2 tablespoons (40ml) peanut oil
400ml coconut milk
¼ cup (60ml) fish sauce, or to taste
2 tablespoons palm or brown sugar
4 x 180g salmon cutlets
4 birds eye red chillies, halved, seeded (optional)
1 punnet baby corn, halved lengthways
1 bunch (8) snake beans, cut into 3cm lengths
5 limes, one juiced, 4 cheeks
4 kaffir lime leaves, shredded finely
1 cup loosely packed coriander leaves
Rice stick noodles or steamed Jasmine rice, to serve
3 dried long red chillies
3 Asian shallots or 1 medium red onion, chopped
4 slices ginger or galangal
6 kaffir lime leaves
2 sticks lemongrass, white only, chopped
2 cloves garlic, crushed
Recipe by Lyndey Milan
Photography by John Paul Urizar
1. For the chilli paste: Pour boiling water over the chillies in a bowl; stand for 20 minutes or until soft. Drain. Blend or process with remaining ingredients to make a uniform paste. This makes 1½ cups.
2. Heat the oil in a large deep frying pan, add ½ cup of the chilli paste; cook, stirring, until fragrant, about 5 minutes. Stir in the coconut milk, fish sauce, sugar and 100 mls water; stir until the mixture comes to the boil. Simmer, uncovered, for about 3 minutes. Taste for heat.

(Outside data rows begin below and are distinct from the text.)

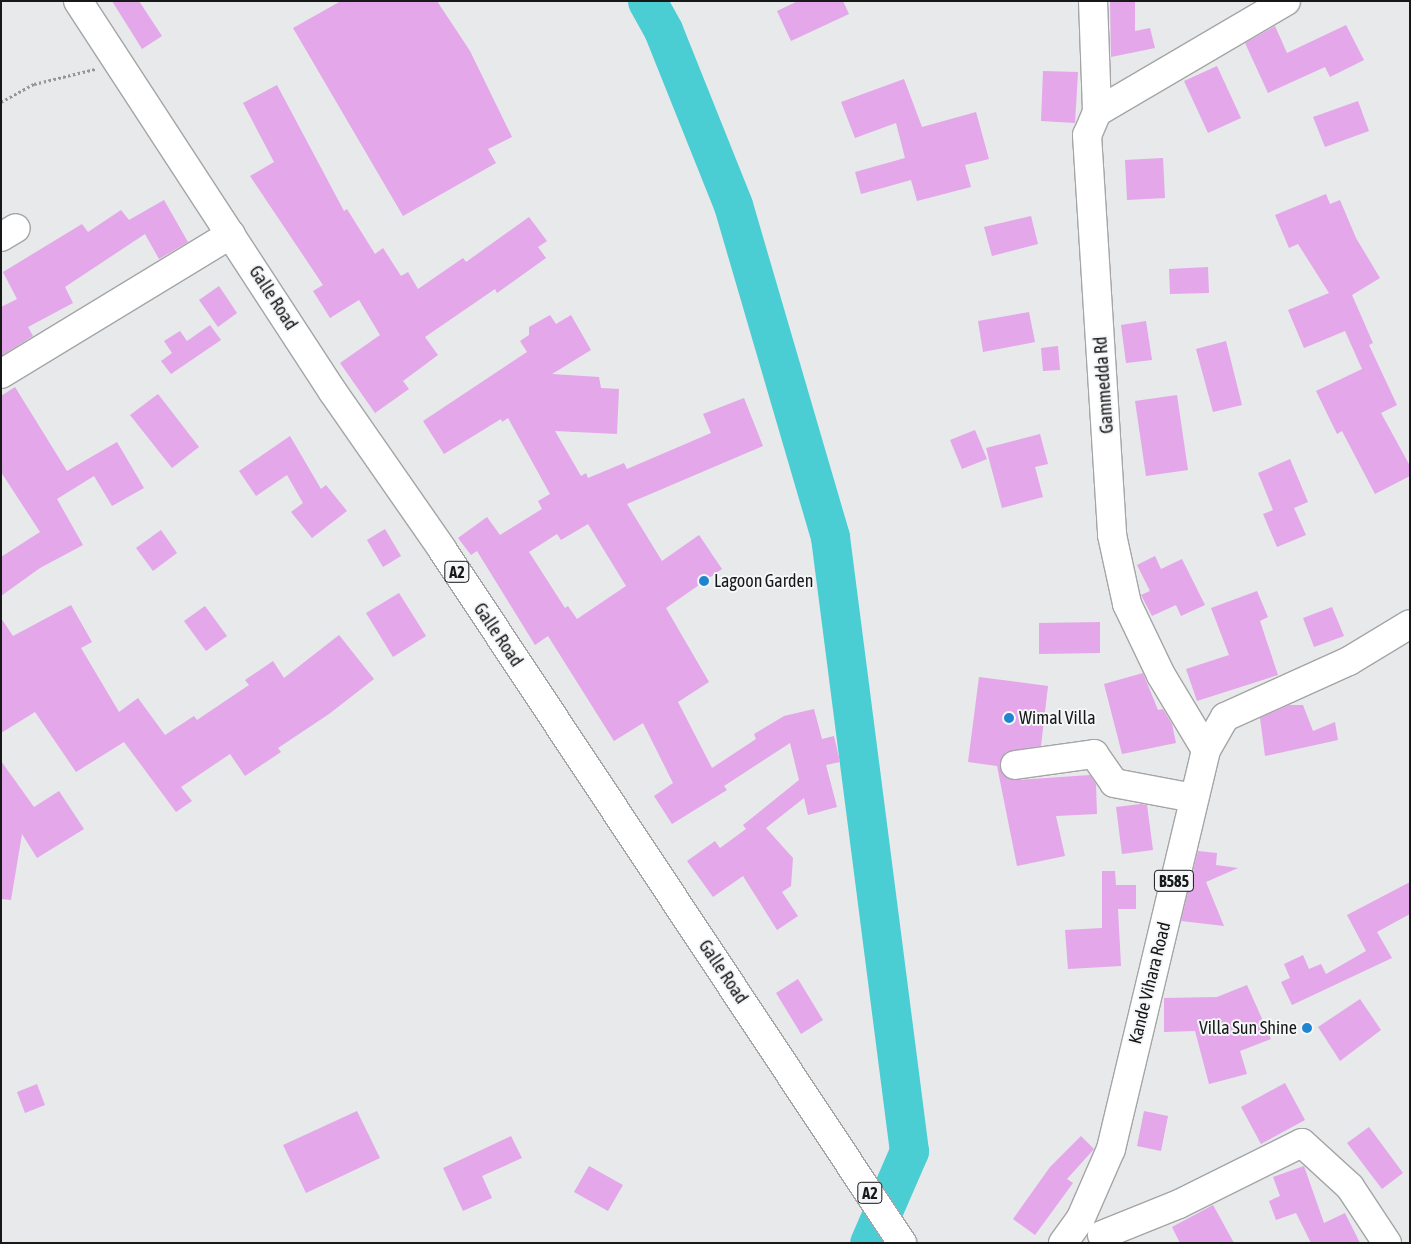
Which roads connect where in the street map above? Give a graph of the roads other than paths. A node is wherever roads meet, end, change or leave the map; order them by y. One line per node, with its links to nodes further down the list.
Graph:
1 (78, 1): 5 (main road, Galle Road / A2)
2 (1093, 1): 4 (main road, Gammedda Rd)
3 (1286, 1): 4 (main road)
4 (1097, 112): 8 (main road, Gammedda Rd)
5 (231, 234): 6 (main road); 13 (main road, Galle Road / A2)
6 (1, 374)
7 (1410, 624): 8 (main road, Kande Vihara Road / B585)
8 (1206, 750): 10 (main road, Kande Vihara Road / B585)
9 (1015, 765): 10 (main road)
10 (1194, 798): 11 (main road, Kande Vihara Road / B585)
11 (1080, 1220): 12 (main road); 14 (main road, Kande Vihara Road / B585)
12 (1108, 1239): 15 (main road)
13 (902, 1243)
14 (1063, 1243)
15 (1387, 1243)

3. Add the fish, fresh chilli (depending on taste), baby corn and snake beans. Simmer gently, covered, for a few minutes or until the fish is opaque and the corn and beans are tender.
4. Divide noodles or rice between four serving bowls and carefully place a salmon cutlet on top. Taste the curry liquid and season to taste with lime juice, extra fish sauce or sugar if needed. Ladle over the bowls. Sprinkle lime and coriander leaves.
Lyndey’s note: chilli paste can be stored in the fridge for a week. The curry base can be made in advance, but only add the fish and vegetables close to serving.